Interests at the intersection of higher education and the criminal legal system
“I believe in the power of building a “prison-to-school pipeline,” which is one of the most effective ways to reduce recidivism and inspire and connect formerly incarcerated leaders and scholars to combat the effects of mass incarceration by pursuing and promoting mass education. Higher education allows us as a community to find ways to achieve social and economic success and increase workforce productivity. I have tragically suffered the devastating impact of incarceration, and upon my return, I realized that being formerly incarcerated carried stigmas and systemic barriers that would have lasting impact on the trajectory of my life — endless obstacles finding housing, stable employment, and obtaining education. I am proud to become a part of this community, where formerly incarcerated scholars and leaders connect with one another to empower, support, and guide others to pursue their academic passions. I believe education is the ink that individuals need to write their own positive narratives from experiences with incarceration and the criminal legal system.
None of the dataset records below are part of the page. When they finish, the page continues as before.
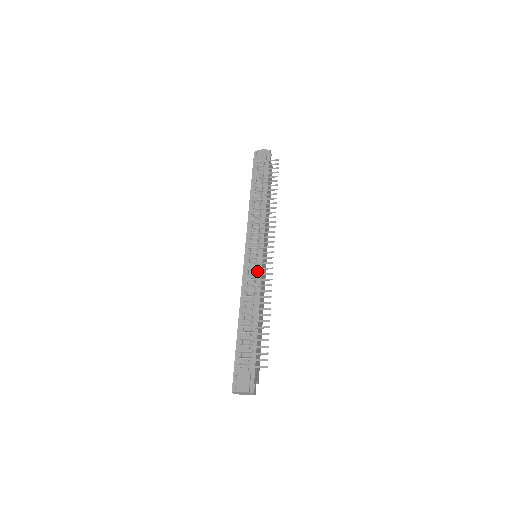
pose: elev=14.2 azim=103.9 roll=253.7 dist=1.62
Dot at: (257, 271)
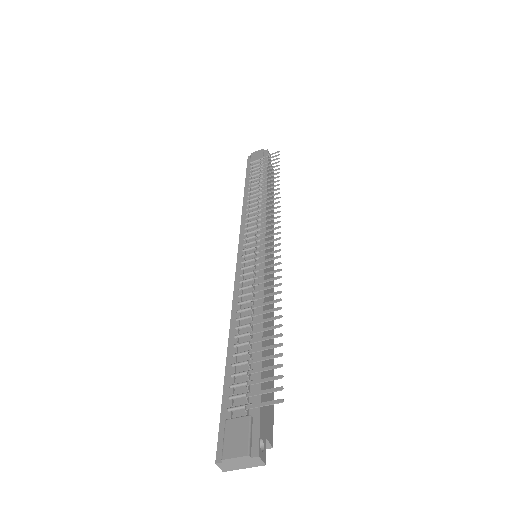
Dot at: occluded
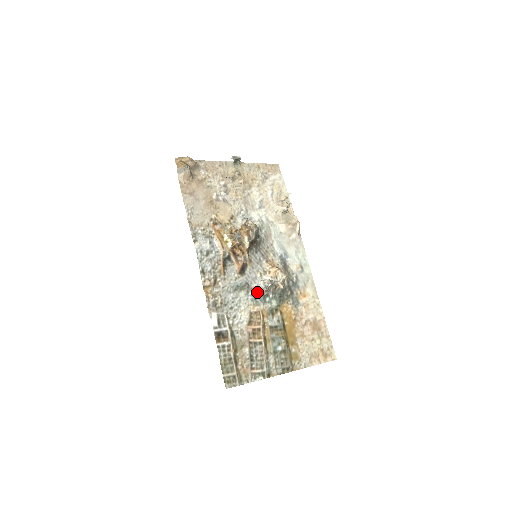
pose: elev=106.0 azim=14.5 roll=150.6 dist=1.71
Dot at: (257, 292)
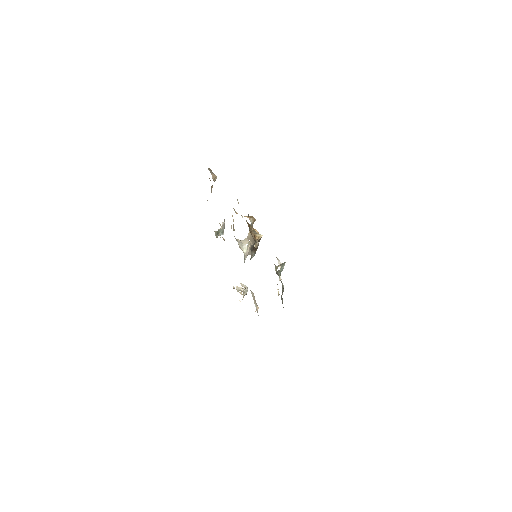
Dot at: occluded
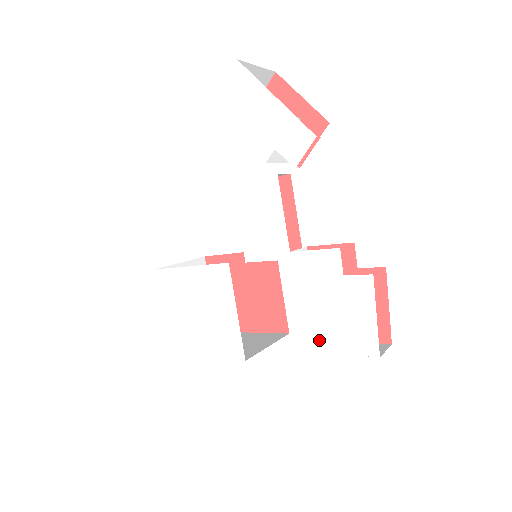
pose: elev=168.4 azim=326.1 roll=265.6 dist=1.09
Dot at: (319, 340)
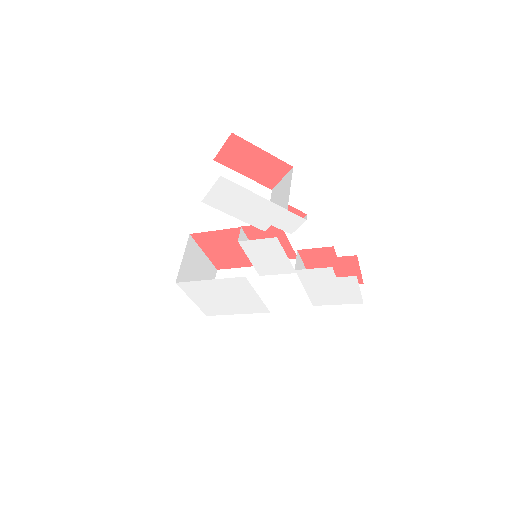
Dot at: (323, 301)
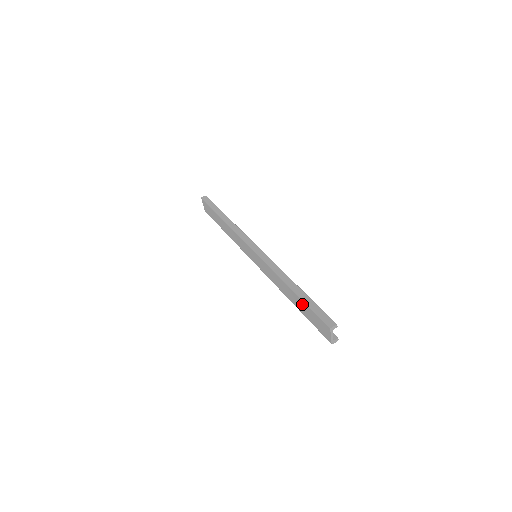
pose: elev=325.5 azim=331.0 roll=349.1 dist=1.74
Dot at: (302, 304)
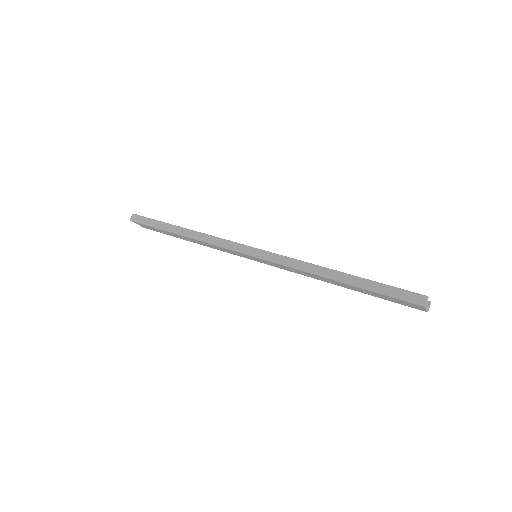
Dot at: (363, 290)
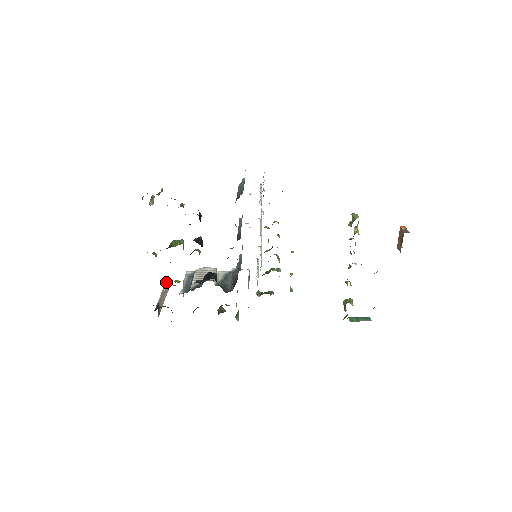
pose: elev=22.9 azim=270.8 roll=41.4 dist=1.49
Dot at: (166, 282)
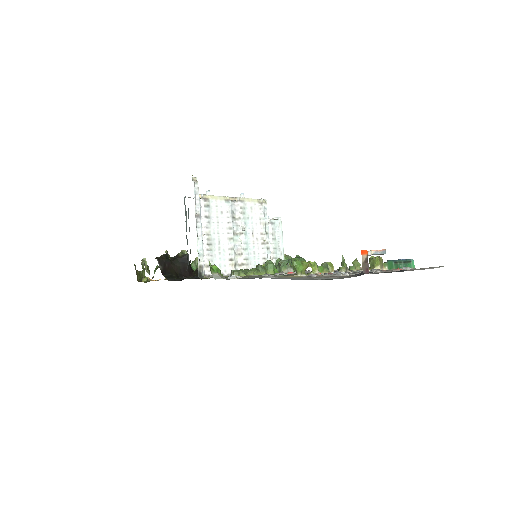
Dot at: occluded
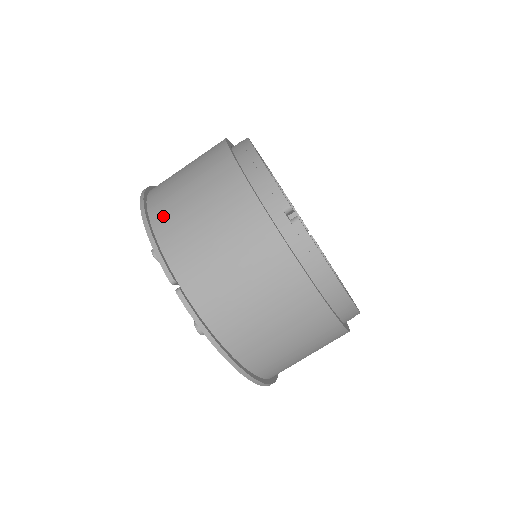
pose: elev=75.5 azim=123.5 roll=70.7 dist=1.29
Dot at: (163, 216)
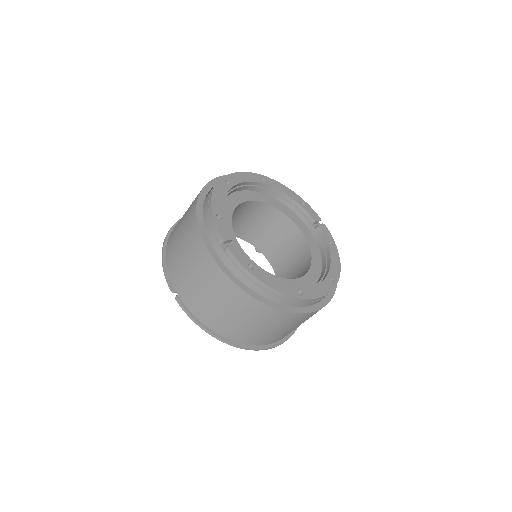
Dot at: (170, 248)
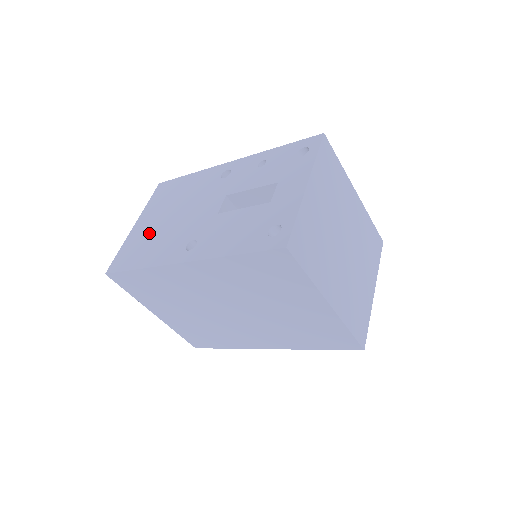
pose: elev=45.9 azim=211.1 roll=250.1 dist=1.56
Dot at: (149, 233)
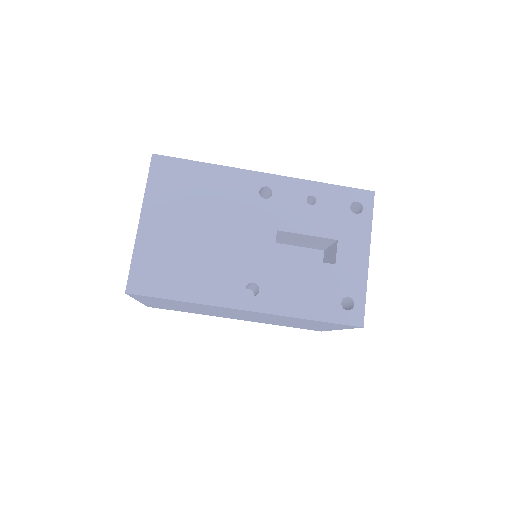
Dot at: (176, 247)
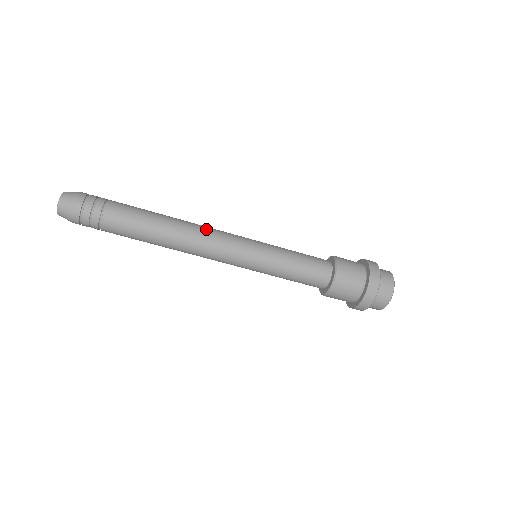
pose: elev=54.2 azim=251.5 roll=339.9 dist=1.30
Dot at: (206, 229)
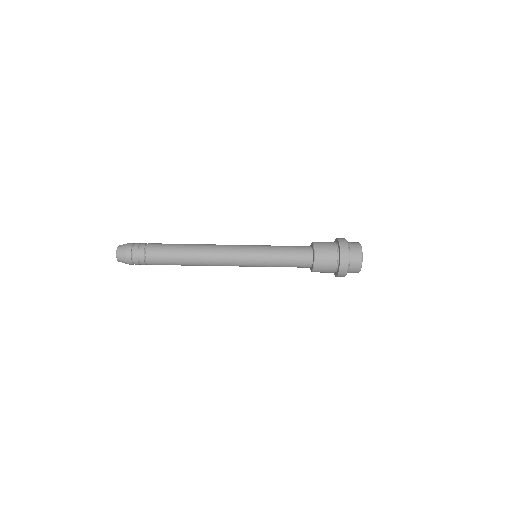
Dot at: (215, 256)
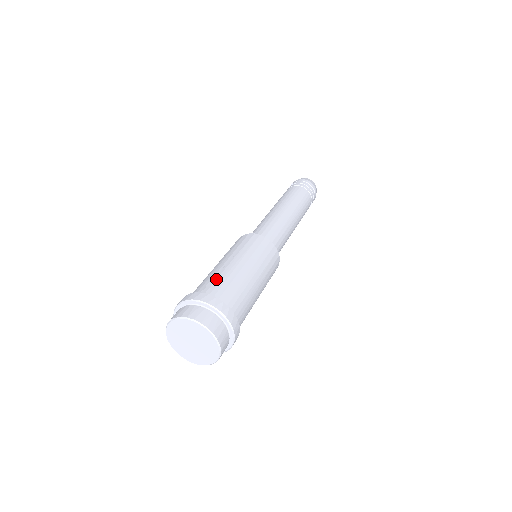
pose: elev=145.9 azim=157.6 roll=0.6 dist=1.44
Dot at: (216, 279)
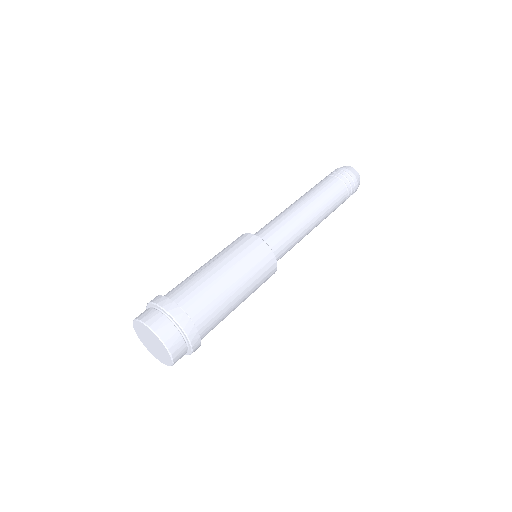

Expectations or goals for the Fellowship?
The reality is that even though we Fellows are free from the prison life, we are not free from the struggles that come with building a new life in the community while trying not to reoffend and enduring the lifelong stigma of being formerly incarcerated. I hope this opportunity allows us to create a vibrant and nurturing community of directly impacted, formerly incarcerated advocates, who share a passion for learning more about higher education policy; become part of a space that allows us as a team to share and spread awareness and transparency, and to empower one another, while engaging in scholastic learning and gain valuable exposure, allowing us to enhance our personal and professional growth.